A two-dimensional rationality problem and intersections of two quadrics.

Let $k$ be a field with char $k\neq 2$ and $k$ be not algebraically closed. Let $a\in k\setminus k^2$ and $L=k(\sqrt{a})(x,y)$ be a field extension of $k$ where $x,y$ are algebraically independent over $k$. Assume that $\sigma$ is a $k$-automorphism on $L$ defined by \[ \sigma: \sqrt{a}\mapsto -\sqrt{a},\ x\mapsto \frac{b}{x},\ y\mapsto \frac{c(x+\frac{b}{x})+d}{y} \] where $b,c,d \in k$, $b\neq 0$ and at least one of $c,d$ is non-zero. Let $L^{\langle\sigma\rangle}=\{u\in L:\sigma(u)=u\}$ be the fixed subfield of $L$ and $(a,b)_{2,k}$ be the Hilbert symbol over $k$. Theorem.
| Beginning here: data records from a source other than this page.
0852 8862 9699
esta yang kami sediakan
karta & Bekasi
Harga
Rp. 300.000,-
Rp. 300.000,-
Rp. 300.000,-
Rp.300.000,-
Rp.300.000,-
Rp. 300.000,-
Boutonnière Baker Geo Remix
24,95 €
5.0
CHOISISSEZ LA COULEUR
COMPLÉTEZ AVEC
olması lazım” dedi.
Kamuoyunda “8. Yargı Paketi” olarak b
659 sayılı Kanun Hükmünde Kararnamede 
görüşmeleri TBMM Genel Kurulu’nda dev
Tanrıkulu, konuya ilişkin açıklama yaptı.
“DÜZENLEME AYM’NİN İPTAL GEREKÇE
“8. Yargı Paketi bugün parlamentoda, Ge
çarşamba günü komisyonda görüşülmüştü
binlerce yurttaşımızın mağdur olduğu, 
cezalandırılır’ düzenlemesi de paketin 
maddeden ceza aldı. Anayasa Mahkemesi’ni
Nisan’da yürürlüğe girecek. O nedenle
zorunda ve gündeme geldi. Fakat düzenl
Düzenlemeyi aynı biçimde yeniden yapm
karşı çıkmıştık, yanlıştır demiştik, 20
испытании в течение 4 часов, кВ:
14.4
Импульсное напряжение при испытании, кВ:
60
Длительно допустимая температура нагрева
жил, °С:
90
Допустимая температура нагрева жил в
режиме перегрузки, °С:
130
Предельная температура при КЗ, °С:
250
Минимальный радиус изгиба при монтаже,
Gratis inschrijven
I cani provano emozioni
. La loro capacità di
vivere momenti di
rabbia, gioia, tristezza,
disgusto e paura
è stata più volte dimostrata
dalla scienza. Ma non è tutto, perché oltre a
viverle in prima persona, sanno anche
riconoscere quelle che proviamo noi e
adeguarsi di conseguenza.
Assume that $d^2-4bc^2\neq 0$. Then the following statements are equivalent: (i) $L^{\langle\sigma\rangle}$ is rational over $k$; (ii) $L^{\langle\sigma\rangle}$ is stably rational over $k$; (iii) $L^{\langle\sigma\rangle}$ is unirational over $k$; (iv) there exist $\alpha, \beta, \gamma, \delta\in k$ such that $\alpha ^2-a \beta ^2=b$, $\gamma^2-a \delta ^2= 2c \alpha + d$; (v) there exist elements $\alpha, \beta \in k$ such that $\alpha ^2-a \beta ^2=b$, and either $2c\alpha + d =0$, or $2c\alpha + d \neq 0$ with $(a, 2c\alpha + d)_{2, k(\sqrt{d^2-4bc^2})}=0$; (vi) $(a,b)_{2, k}=0$, and for any elements $\alpha, \beta \in k$ such that $\alpha ^2-a \beta ^2=b$ we have either $2c\alpha + d =0$, or $2c\alpha + d \neq 0$ with $(a, 2c\alpha + d)_{2, k(\sqrt{d^2-4bc^2})}=0$. The same question when $d^2-4bc^2=0$ is solved also.